Muslims celebrate Eid amid COVID-19 restrictions and curfew
The government has imposed new restrictions to stem the tide of infection. Almost 900 people have reportedly died so far. Travel is limited during the curfew; non-essential activities are restricted, but for Muslims, this time brings a “spiritually high” experience to pray and heal the wounds caused by the coronavirus.
Colombo (AsiaNews) – Sri Lankan Muslims are celebrating Eid-al-Fitr, the feast that marks the end of Ramadan, the holy month of fasting and prayer. This comes as the authorities impose new restrictions and limits to contain the latest coronavirus wave that is sweeping the country,
For Sri Lanka’s Muslim community, just under 10 per cent of the country’s population, this is usually an time to meet and celebrate together.
This year, while upholding health guidelines and accepting “positively all the rules and regulations,” Muslims still want to celebrate the occasion because it is considered a “blessing by all citizens”.

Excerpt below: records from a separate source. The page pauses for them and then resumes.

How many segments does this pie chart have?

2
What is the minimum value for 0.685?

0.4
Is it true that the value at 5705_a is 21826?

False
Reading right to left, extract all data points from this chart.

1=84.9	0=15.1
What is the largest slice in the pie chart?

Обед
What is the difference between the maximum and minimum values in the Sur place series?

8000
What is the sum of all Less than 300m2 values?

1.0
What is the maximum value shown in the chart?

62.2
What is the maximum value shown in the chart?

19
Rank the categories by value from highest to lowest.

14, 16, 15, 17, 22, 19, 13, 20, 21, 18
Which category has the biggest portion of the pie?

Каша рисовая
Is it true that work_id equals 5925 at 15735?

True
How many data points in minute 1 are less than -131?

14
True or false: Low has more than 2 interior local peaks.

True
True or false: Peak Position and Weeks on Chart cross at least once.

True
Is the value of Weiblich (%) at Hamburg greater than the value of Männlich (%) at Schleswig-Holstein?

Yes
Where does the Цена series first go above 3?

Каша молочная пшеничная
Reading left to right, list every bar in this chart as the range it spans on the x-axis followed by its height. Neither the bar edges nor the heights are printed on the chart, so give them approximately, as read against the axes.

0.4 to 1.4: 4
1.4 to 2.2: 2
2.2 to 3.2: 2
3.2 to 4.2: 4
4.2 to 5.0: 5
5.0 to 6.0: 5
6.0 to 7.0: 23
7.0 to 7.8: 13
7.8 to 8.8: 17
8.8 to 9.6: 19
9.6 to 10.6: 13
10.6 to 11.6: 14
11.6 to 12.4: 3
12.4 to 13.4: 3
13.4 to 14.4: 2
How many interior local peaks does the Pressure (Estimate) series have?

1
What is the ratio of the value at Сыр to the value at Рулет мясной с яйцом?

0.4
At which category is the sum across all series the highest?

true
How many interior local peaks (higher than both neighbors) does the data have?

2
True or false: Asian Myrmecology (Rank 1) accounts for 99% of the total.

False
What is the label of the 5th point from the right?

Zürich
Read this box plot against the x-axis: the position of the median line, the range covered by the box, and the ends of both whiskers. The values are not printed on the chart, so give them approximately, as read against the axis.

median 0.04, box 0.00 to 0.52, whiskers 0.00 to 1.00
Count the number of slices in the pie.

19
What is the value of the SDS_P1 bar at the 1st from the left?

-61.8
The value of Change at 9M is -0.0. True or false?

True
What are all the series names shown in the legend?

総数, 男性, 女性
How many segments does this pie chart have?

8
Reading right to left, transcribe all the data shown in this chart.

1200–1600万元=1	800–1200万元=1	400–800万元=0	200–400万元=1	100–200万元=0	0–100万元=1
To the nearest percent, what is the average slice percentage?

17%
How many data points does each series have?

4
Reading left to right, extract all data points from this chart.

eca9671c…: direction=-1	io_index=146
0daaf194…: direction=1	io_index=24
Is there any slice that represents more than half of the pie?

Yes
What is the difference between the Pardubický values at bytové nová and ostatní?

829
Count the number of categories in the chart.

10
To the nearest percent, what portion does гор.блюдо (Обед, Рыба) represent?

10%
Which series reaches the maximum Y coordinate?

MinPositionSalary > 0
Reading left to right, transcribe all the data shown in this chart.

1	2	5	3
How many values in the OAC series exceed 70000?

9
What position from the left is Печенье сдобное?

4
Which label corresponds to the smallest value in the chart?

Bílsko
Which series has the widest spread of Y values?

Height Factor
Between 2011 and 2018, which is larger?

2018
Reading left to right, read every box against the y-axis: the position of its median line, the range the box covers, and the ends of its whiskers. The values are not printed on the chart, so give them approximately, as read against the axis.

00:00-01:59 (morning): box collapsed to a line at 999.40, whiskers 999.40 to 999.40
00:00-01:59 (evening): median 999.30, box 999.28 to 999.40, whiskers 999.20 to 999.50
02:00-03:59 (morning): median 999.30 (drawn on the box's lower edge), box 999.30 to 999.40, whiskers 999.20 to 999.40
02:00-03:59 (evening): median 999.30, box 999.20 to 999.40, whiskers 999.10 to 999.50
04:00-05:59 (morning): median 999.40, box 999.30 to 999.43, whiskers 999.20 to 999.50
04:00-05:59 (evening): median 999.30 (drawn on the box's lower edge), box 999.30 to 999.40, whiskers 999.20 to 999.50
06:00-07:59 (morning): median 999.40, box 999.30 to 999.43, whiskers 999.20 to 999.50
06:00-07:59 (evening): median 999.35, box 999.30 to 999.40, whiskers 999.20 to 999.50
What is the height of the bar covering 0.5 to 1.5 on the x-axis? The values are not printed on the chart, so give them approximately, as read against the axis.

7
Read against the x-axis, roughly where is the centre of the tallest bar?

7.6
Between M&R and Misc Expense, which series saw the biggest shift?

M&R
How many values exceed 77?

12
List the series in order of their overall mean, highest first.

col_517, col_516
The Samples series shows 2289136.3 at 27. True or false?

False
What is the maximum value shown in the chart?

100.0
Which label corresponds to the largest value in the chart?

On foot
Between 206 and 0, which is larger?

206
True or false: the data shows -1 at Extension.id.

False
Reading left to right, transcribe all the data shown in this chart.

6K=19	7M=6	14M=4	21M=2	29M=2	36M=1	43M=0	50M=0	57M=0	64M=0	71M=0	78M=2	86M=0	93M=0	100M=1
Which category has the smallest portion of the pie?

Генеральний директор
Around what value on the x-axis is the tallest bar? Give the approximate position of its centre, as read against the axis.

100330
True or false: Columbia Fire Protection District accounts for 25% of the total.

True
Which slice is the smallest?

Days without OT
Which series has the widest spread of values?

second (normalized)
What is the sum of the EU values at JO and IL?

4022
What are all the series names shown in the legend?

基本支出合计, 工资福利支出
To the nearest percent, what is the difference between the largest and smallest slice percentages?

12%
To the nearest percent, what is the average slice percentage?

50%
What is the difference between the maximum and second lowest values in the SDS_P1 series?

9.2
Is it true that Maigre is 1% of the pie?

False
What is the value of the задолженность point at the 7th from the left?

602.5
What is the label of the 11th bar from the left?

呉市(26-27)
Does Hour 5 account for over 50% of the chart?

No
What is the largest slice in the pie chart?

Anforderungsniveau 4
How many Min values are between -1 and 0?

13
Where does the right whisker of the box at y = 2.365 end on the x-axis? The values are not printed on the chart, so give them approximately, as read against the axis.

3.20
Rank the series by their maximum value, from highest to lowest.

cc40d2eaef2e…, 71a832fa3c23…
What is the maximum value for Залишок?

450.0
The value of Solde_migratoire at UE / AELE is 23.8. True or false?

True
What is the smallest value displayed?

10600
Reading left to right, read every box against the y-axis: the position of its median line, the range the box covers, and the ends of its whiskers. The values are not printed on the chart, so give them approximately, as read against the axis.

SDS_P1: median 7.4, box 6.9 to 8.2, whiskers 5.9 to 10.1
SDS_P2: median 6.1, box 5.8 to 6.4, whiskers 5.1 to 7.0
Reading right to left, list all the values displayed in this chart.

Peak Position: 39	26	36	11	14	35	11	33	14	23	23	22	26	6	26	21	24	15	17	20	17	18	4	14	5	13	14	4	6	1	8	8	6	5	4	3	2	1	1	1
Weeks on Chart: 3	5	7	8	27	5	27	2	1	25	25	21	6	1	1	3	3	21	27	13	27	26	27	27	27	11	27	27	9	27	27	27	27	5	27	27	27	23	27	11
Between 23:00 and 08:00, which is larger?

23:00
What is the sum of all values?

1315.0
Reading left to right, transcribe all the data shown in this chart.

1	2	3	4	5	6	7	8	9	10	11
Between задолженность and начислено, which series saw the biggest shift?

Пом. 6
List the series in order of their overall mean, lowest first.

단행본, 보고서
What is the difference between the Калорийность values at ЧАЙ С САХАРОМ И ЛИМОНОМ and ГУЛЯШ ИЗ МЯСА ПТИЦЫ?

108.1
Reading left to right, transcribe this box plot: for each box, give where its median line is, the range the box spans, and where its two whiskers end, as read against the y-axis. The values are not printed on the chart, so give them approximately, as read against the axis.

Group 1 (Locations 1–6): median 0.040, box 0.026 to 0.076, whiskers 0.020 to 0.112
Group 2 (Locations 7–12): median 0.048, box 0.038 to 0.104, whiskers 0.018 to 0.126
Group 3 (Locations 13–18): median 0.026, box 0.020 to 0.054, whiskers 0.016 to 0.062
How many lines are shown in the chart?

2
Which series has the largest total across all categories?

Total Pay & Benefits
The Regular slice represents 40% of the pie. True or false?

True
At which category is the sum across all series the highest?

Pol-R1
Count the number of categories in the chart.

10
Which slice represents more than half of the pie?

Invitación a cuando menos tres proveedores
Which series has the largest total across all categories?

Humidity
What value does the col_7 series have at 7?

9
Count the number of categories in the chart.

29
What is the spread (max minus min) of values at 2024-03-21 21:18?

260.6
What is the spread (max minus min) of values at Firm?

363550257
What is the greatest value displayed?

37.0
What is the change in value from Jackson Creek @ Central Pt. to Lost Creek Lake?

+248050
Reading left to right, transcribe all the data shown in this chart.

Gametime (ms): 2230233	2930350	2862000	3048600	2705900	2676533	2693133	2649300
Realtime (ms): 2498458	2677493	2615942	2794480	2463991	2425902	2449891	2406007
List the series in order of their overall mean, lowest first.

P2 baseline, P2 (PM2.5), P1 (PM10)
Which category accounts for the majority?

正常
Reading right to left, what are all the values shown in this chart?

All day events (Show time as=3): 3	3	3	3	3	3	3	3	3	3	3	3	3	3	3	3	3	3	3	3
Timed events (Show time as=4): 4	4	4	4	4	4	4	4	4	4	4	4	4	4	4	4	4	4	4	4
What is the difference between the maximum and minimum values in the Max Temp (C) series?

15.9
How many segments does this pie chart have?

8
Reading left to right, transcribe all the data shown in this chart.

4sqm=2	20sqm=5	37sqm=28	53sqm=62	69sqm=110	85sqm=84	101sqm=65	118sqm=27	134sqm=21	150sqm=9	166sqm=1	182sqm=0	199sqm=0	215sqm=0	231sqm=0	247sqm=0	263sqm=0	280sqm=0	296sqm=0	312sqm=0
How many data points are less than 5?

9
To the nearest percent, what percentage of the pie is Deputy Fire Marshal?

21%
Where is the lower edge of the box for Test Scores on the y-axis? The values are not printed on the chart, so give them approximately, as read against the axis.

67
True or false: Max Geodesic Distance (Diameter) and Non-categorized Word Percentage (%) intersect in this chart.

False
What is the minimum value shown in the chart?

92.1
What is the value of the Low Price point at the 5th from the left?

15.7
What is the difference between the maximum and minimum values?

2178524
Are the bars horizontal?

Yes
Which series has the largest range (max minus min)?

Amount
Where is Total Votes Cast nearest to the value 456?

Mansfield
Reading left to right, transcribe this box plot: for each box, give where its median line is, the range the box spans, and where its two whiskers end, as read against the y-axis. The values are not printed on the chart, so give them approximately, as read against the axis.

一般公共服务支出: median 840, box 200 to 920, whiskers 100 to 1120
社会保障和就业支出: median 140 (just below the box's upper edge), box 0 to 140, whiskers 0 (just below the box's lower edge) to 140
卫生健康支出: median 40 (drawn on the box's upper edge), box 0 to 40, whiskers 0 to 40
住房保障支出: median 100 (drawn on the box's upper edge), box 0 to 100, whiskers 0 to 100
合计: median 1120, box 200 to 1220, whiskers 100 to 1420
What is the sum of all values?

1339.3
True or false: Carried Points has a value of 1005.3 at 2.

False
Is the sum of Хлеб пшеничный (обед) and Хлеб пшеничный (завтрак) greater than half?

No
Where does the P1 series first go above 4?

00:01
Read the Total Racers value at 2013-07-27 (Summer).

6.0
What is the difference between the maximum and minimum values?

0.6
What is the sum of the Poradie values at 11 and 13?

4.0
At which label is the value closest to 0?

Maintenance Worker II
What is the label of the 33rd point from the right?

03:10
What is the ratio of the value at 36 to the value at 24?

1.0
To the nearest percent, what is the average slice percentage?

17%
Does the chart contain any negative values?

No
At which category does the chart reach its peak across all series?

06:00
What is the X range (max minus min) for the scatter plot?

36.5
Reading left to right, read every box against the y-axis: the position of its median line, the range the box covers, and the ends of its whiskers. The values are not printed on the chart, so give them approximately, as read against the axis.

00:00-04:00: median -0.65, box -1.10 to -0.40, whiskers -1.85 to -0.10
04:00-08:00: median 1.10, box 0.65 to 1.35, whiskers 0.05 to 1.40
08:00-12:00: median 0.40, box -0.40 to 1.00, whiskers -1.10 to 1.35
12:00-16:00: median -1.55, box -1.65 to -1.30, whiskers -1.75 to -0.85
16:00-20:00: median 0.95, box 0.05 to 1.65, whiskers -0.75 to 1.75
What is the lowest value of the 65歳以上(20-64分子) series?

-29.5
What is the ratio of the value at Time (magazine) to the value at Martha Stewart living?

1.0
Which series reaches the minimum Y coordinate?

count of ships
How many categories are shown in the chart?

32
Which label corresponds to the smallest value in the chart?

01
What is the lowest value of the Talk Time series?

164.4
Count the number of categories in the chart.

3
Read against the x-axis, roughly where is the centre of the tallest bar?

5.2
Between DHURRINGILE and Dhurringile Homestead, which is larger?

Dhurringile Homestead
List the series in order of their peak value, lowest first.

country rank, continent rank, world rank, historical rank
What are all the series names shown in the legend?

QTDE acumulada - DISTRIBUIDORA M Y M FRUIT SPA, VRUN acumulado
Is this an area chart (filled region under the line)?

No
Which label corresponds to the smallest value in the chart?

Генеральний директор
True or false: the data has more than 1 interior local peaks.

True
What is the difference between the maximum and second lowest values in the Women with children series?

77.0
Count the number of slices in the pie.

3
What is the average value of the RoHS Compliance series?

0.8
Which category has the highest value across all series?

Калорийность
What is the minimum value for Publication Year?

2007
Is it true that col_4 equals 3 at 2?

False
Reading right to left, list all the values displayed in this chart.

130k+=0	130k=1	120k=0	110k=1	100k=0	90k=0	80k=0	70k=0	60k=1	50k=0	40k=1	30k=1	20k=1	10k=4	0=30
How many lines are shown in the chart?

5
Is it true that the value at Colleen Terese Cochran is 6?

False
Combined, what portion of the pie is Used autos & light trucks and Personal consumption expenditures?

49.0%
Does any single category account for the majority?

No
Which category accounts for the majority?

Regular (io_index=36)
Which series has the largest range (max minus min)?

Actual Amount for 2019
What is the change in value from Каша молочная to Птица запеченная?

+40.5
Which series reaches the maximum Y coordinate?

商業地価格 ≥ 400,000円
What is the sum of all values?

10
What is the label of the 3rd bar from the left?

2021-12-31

However, last night Sri Lankan authorities cancelled all important religious festivals and introduced restrictions on nationwide travel to contain the spread of the coronavirus. So far the official death toll has reached 892.
As of yesterday until 17 May, a curfew is in place from 11 pm to 5 am across the island. According to General Shavendra Silva, head of the National Operation Centre for Prevention of Covid-19 Outbreak, people will not be able to leave their homes nor engage in any non-essential activities, like restaurants. Doctors and medical staff as well as people involved in food supplies are exempt.
A Muslim businessman, Abdul Salmankhan, owner of a telecommunications equipment shop in Colombo, accuses the country’s leaders of being “reckless from the start”. In his view, everyone ‘has become a victim. Muslims in particular today. We have to celebrate our Eid Mubarak at home.”
Because of the restrictions, celebrations will be low key, but “spiritually high”, he said. “We pray to heal wounds in Sri Lanka and the world.”
M.S.S. Muneer, an activist and member of the All Ceylon Muslim League in Negombo, plans to pray “for all nations who face this epidemic,” that they may have “speedy recovery”.
For a month, during Ramadan, “we have suppressed all thoughts and desires,” he explained, now, it will not be difficult “to maintain that restraint for a few more days and help create a healthy atmosphere in the country”.
For Sheik Abdullah Abdul Rahaman, a Muslim preacher, “we must take responsibility for each other’s safety” during this difficult time, and “care for the well-being of others” while not getting “discouraged about the rules”.
Believers can pray at home with their families and this “is a blessing,” in his view, not something to be regretted since it enables everyone “to worship God in the unity of the whole family.”
To mark Eid, Sri Lankan President Gotabaya Rajapaksa sent a message of good wishes to the Muslim community, calling on them to work together for the peace and harmony of the nation.
“Without a doubt, the appeal to save humankind from the lethal COVID-19 pandemic is among the wishes of our Muslim citizens,” the president said. "On the occasion of Eid-ul-Fitr, I offer my best wishes with the expectation that all those virtuous wishes may come true.”